Na okrętach z niewielką załogą zakres obowiązków wykonywanych przez poszczególnych marynarzy jest najczęściej o wiele większy niż mają członkowie załóg na dużych jednostkach pływających. Wymaga to odpowiedniego przygotowania okrętów i przykład takiego rozwiązania był przedstawiony w czasie targów morskich BALTEXPO w Gdańsku.
Firma Alphatron zaprezentowała bowiem „wielozadaniowe krzesło dowodzenia” (Alphamulticommand chair) działające według zasady „One-man bridge”, które pozwala jednej osobie na kontrolowanie i kierowanie wszystkimi urządzeniami na okręcie. Przedstawione rozwiązanie było o tyle interesujące, że wykonano je dla realnego odbiorcy i pięć takich systemów już pływa na holownikach holenderskich (docelowo ma być ich osiem).
Jednoosobowe dowodzenie i kierowanie
Jednoosobowe dowodzenie na jednostkach pływających nie jest niczym nowym, ale jednoosobowe dowodzenie oraz kierowanie i kontrolowanie wszystkich systemów pokładowych to już jest o wiele poważniejsza sprawa. Alphatron zaproponował stanowisko dowódcy tak zbudowane by jeden człowiek, siedząc przypięty pasami do fotela, był w stanie dowodzić, utrzymywać łączność, kontrolować wszystkie systemy okrętowe i kierować ich działaniem.
Ergonomia i pomysłowość to najlepsze słowa określające to rozwiązanie. Dowódca-operator siedzi na obracanym i przesuwanym do przodu i do tyłu krześle, które otaczają po lewej i po prawej stronie bloki monitorów, klawiatur i manipulatorów. Na wystawionym na BALTEXPO stanowisku było w sumie osiem różnej wielkości monitorów, ale w rzeczywistym rozwiązaniu jest ich jeszcze więcej, ponieważ na holownikach umieszczono je dodatkowo po bokach (na wystawie usunięto je by umożliwić przejście zwiedzającym targi) oraz pod sufitem (czego nie można było uczynić ze względu na wysokość hali wystawienniczej AmberExpo, gdzie odbywa się BALTEXPO).

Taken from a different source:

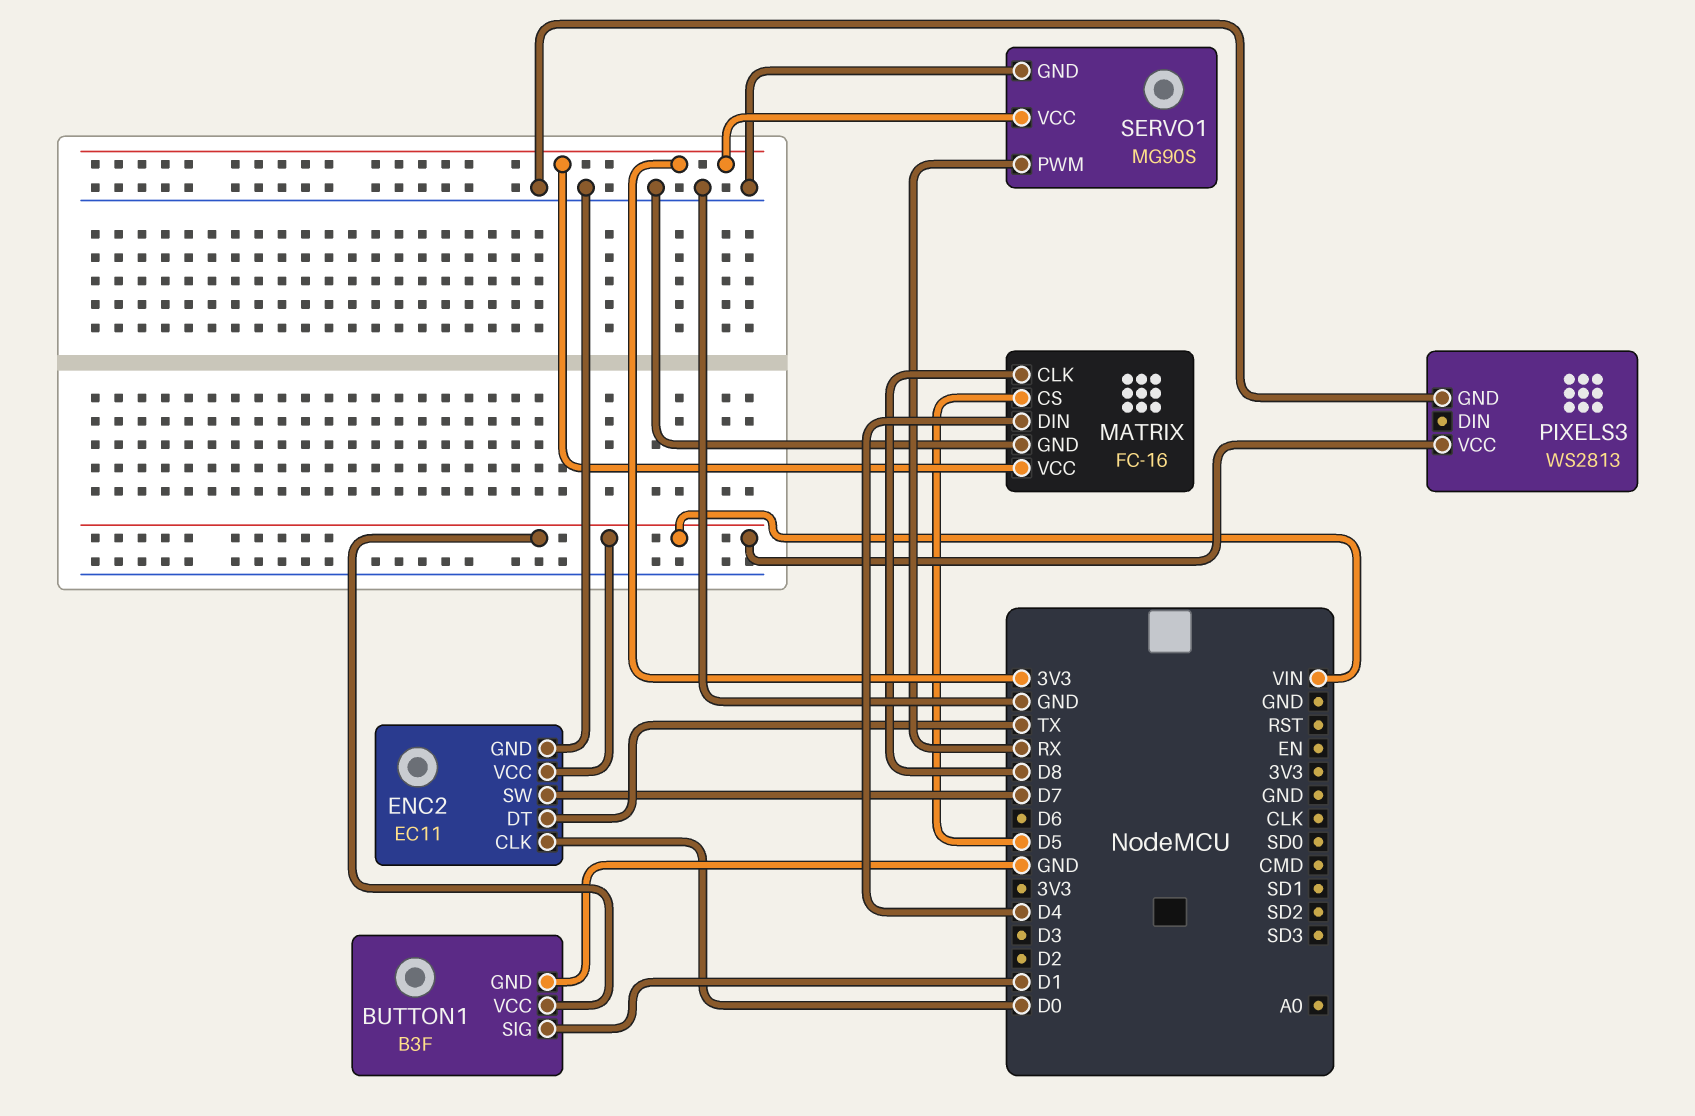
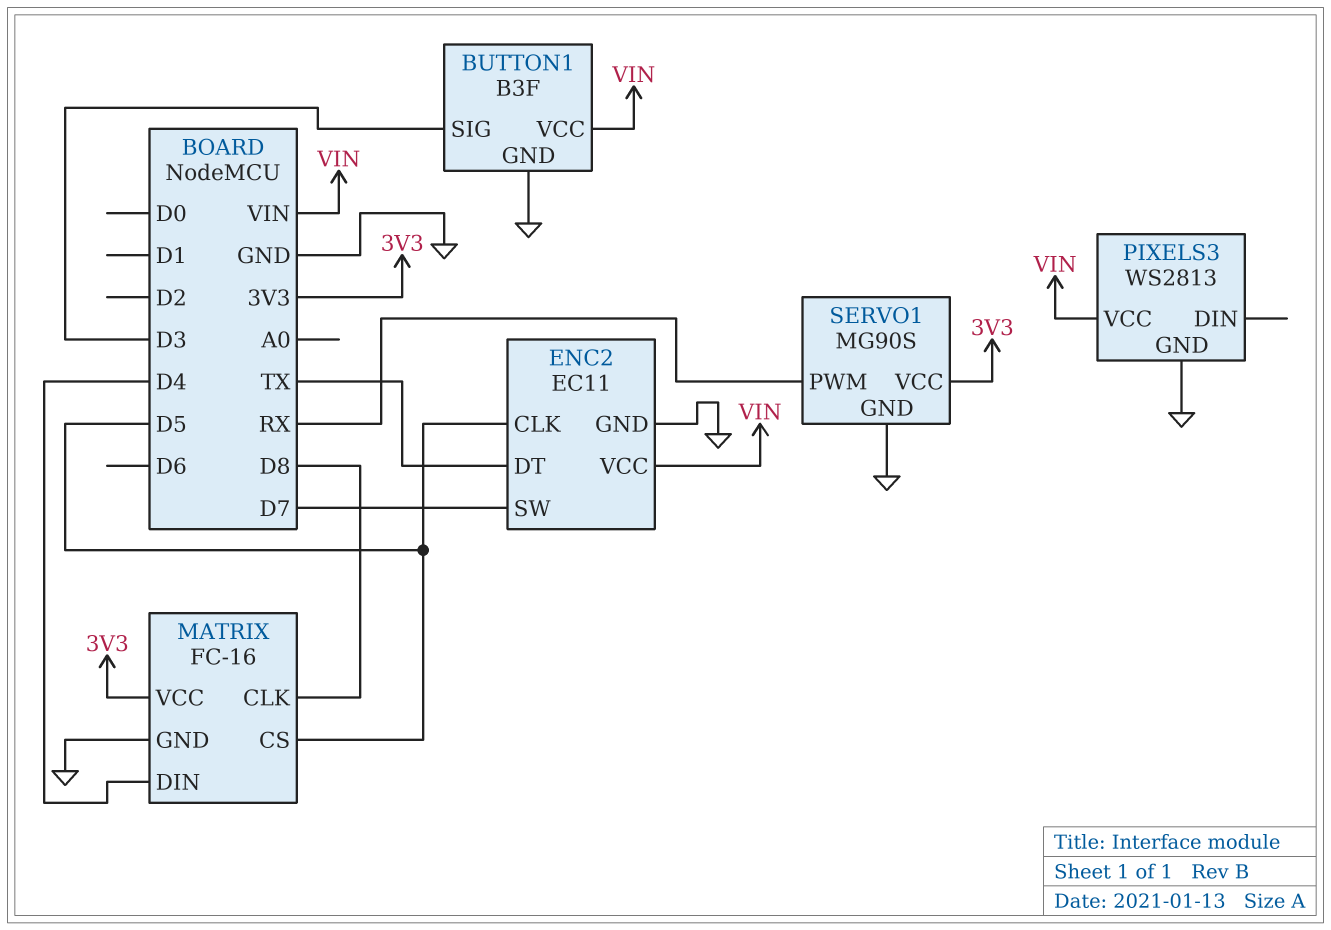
BUTTON1 pin SIG: D1 -> D3
ENC2 pin CLK: D0 -> D5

Okręt czy samolot myśliwski
Przełączając zobrazowanie na monitorach można uzyskać pełną informację o stanie technicznym urządzeń, zapasie paliwa i wody, o alarmach oraz pełny obraz sytuacji nawigacyjnej wokół jednostki utworzonej ze zobrazowania radarowego, systemu ECDIS i systemu AIS. Nawet radiostacje są włączane nogą za pomocą czterech specjalnych przycisków kulowych w podłodze (po dwa z każdej strony) dzięki czemu dowódca jednostki pływającej komunikując się przez radio nie musi odrywać rąk od manipulatorów sterujących urządzeniami okrętowymi (mikrofon jest wbudowany w fotel).
Praktycznie wszystko co jest potrzebne do kierowania okrętem jest w zasięgu ręki jednej osoby, co przypomina rozwiązanie z kabiny samolotu myśliwskiego. Z tą różnicą, że system prezentowany na BALTEXPO został opracowany dla holowników, na których nie ma znaczenia, czy poruszają się dziobem do przodu, czy rufą (w tym celu mają one tzw. mostek panoramiczny zabezpieczający obserwację dookoła jednostki). Dlatego dowodzący jednostką w tym właśnie rozwiązaniu ma komplet urządzeń do kontroli i kierowania jednostką pływającą i pracą zarówno przed sobą jak i za sobą. Wystarczy więc jedynie obrócić fotel i po przełączeniu monitorów działać bez względu na kierunek ruchu. Takiej możliwości piloci samolotów jeszcze nie mają.
Co więcej Alphatron proponuje rozwiązanie modułowe i może z łatwością skompletować mostek, w którym zabezpieczy się działanie tylko w jednym kierunku i w zależności od wymagań jakie przedstawił zamawiający. Jednak tego, w przypadku Marynarki Wojennej raczej bym się obawiał.